Were the filters getting choked? Did we run the risk of becoming a mere folk culture?
SRIRANGAM IS NOT a temple, but a city. Once I have entered the main gopuram or the gateway, I am led into a vast space full of shops, selling saris and religious paraphernalia, among other things. Spread over 156 acres, they call it the world’s largest living temple.
A group of pilgrims walk in front of me. They are from Bihar, four generations of a family that has hired a minibus to visit all the pilgrim spots in Tamil Nadu. The young and the old stand in front of every idol, every inscription, their lips mumbling prayers said for centuries, the reflection of oil lamps shining in their eyes. I spot them later at several other temples. As I see them, I recall the words of KV Rangaswami Aiyangar in his introduction to Tirthavivecana Kanda, Lakshmidhara’s 12th-century record of pilgrimages: ‘Long before wise statesmanship attempted or accomplished Indian unification, Akhand Hindusthan [unified India] had sprung from the wanderings of pilgrims.’
In 1323 CE, when Srirangam faced its worst invasion, the devotees built a wall to defend the sanctum sanctorum. The record the Bengali ascetic in my ancestral village had referred to decades ago is actually the Koyilozhugu, a historical record of the temple. According to it, after the sanctum was closed, an alternate idol taken by Vaishnavites to the village of Gopurapatti was worshipped for several years before prayers could be resumed at Srirangam.

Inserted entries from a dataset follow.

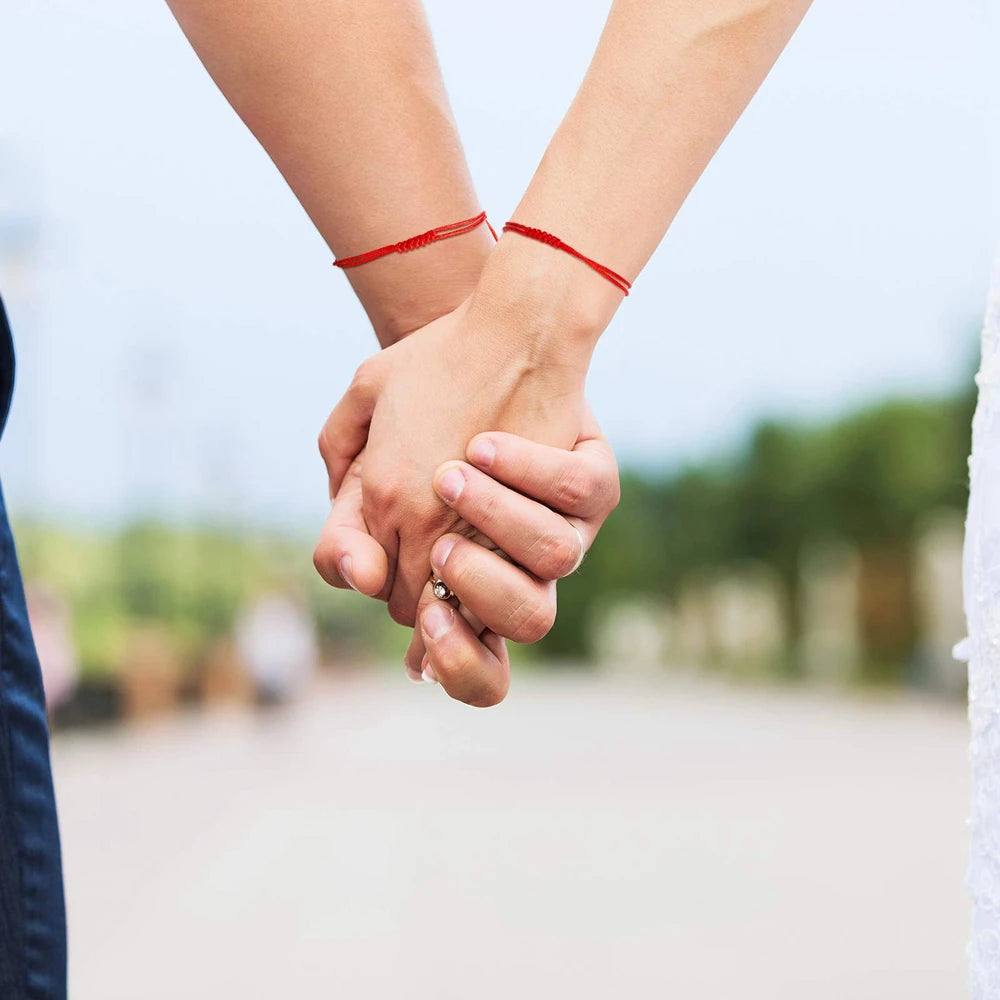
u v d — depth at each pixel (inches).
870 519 1018.7
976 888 43.9
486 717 724.7
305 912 163.3
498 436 51.1
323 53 54.0
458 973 131.4
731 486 1337.4
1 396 39.2
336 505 57.2
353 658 1444.4
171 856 211.9
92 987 125.1
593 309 51.1
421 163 56.0
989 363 43.8
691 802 289.1
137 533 625.6
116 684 526.6
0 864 36.0
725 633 1430.9
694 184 51.1
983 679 43.6
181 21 54.0
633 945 144.7
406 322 57.7
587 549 54.3
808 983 127.6
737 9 48.6
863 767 370.0
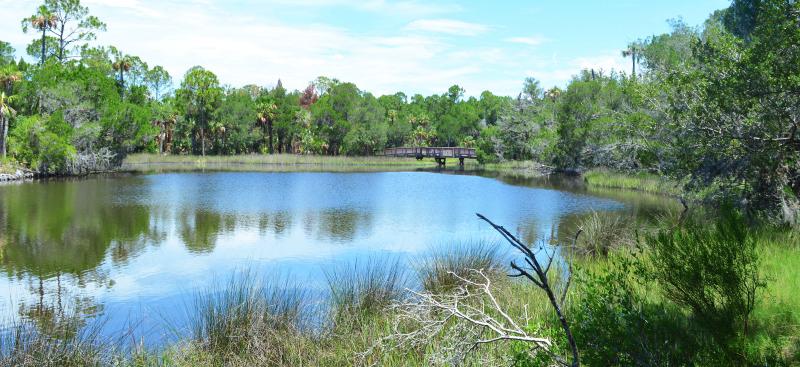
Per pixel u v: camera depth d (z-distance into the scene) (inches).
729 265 151.8
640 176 1136.8
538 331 159.0
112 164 1829.5
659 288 216.8
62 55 2202.3
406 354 205.9
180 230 665.0
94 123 1673.2
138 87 2384.4
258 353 223.9
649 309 163.6
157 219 753.6
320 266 463.5
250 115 2869.1
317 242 585.6
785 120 343.0
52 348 220.5
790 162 386.0
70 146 1507.1
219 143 2864.2
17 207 860.6
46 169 1486.2
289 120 2987.2
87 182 1339.8
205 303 337.7
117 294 382.6
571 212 799.1
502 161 2214.6
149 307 346.9
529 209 843.4
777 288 212.5
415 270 380.8
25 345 223.6
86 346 227.6
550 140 1771.7
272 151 3041.3
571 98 1563.7
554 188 1200.8
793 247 303.9
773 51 317.4
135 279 425.7
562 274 322.0
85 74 1780.3
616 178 1215.6
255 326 239.8
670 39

Outside the Airavateswara temple in the town of Darasuram in Kumbakonam, I come across an old, calm man who offers to show me around for Rs 300. He shows me the magnificent sculpture of the Sharabeshvara avatar of Lord Shiva that he assumes to bring back Narsmiha to his peaceful state when he cannot control his anger after he rips open the demon king Hiranyakashyap’s chest. One of the steps is a decapitated statue of a horse, damaged by invaders.
“How do tourists or pilgrims react when you tell them the history of this severed head?” I ask him.
He does not understand the question immediately. I repeat it and he nods when he does.
“They say nothing. There is no reaction,” he says.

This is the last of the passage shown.